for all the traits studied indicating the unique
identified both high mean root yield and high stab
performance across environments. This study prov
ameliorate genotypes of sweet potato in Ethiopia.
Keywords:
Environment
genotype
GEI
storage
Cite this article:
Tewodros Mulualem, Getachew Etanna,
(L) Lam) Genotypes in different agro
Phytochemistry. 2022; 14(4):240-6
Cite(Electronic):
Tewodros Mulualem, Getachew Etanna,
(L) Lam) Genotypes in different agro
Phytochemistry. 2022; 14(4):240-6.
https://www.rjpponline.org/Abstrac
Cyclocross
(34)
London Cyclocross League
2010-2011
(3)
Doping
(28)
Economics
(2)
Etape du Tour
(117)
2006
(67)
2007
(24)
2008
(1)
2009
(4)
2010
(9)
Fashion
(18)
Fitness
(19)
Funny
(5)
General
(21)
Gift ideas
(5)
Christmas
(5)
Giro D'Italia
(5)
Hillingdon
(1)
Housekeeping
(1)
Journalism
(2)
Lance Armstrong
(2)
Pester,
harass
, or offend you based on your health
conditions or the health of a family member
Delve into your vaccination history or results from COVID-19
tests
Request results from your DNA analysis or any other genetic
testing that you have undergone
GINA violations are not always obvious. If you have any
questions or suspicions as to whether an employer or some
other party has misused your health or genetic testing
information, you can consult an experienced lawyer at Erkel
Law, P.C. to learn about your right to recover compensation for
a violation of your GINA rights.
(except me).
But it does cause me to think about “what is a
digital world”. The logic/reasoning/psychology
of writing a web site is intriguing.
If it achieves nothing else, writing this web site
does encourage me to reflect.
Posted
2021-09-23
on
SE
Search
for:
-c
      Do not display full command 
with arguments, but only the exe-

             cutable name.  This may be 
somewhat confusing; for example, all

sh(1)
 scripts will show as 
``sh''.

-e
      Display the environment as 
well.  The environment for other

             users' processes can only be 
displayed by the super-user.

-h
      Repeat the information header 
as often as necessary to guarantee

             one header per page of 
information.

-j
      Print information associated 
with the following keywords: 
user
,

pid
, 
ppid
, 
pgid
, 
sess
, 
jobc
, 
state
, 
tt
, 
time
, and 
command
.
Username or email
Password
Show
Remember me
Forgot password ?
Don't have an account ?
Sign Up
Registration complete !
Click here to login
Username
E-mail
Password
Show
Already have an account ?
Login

◇ ◇ ◇ ◇ ◇

● **Directions**
Please count the lines of the material above that contain the word "Phytochemistry" and give only the number.

● **Task solution**
2